Ask Goodwin - Can you help me avoid more speeding points?
One reader is on the brink of penalty point disaster. What car does Goodwin suggest to stem the speed?
I have a bit of a points issue – for speeding – have you any advice to help me avoid getting more? - Ben Peerless, Aylesbury
This has been an issue for me for the past 36 years, though obviously an issue that has got more serious with the invention of the speed camera. And more worringly, the possibility of doing stir for speeds deep into three figures. Driving more slowly is the obvious suggestion but that is not helpful because probably like me, you love speed. Not just speed, but making progress. The fascination of seeing a sign reading: Reims – 250km and knowing that in the 911 RS you are driving you will be there in not much more than an hour.
Most of my speeding offences have occurred on motorways. I’ve always been very good in built-up areas and have driven past schools at under 30mph well before the 20mph limits came in.
You’d think this job with its regular access to very high performance cars would be a nightmare for the speed enthusiast, but ironically I’ve had more tickets in very ordinary cars than in quick ones. I was stopped in an F40 once but was let off because I was only a bit over the limit but otherwise it’s been a Clio, a Volvo, Jag, Merc and a few others. Only once on a motorbike which is surprising with three years of despatch riding in the mix.

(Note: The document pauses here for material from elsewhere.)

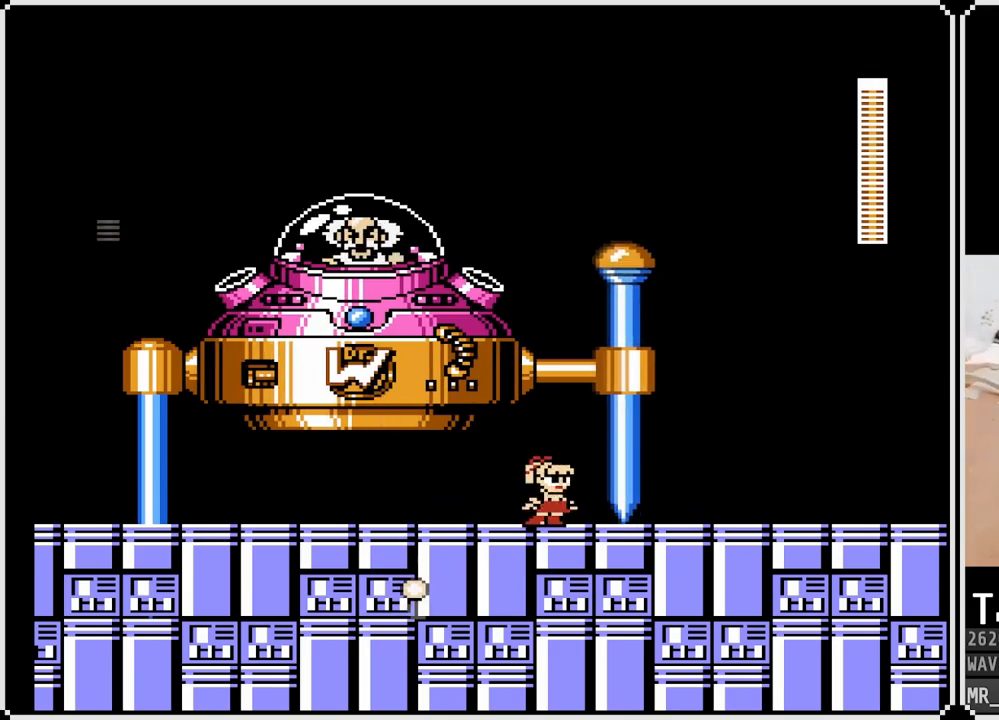
{"buttons": ["DPAD_LEFT"], "left_stick": "center", "right_stick": "center", "events": []}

Only driving a classic car might help but it’ll need to be something pig slow like a Morris Minor and I couldn’t put you through that. A hot Mini (an original of course) on short gearing might be an answer. I fear that it’s not so much the machine but the driver. Perhaps hypnotism might be affective. Speed limiters in cars that buzz you are quite handy but what about a device that you wear on your wrist that zaps you with a current when you go over a pre-set speed? The Goodwin Speed Alerter, it'll be called.

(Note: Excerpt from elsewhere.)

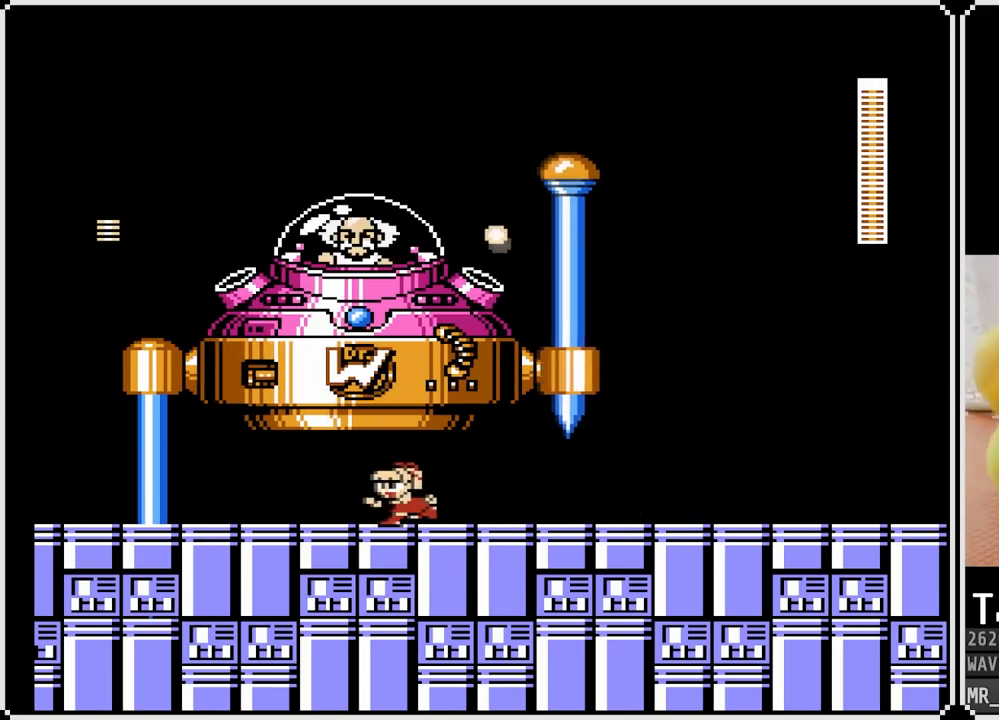
{"buttons": ["DPAD_RIGHT"], "left_stick": "center", "right_stick": "center", "events": [[200, "DPAD_LEFT", "up"], [283, "DPAD_RIGHT", "down"]]}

Ask Goodwin is a weekly column on evo.co.uk by Colin Goodwin, one of the UK's most popular motoring journalists – and one of the early contributors to evo magazine.
You'd like Colin – he drove an amphibious vehicle across the English channel (it caught fire half way) and he held the Guinness World Record for the highest speed in reverse (104 mph in a Light Car Company Rocket). More recently he drove from England to the Geneva motor show… in a Caterham 160.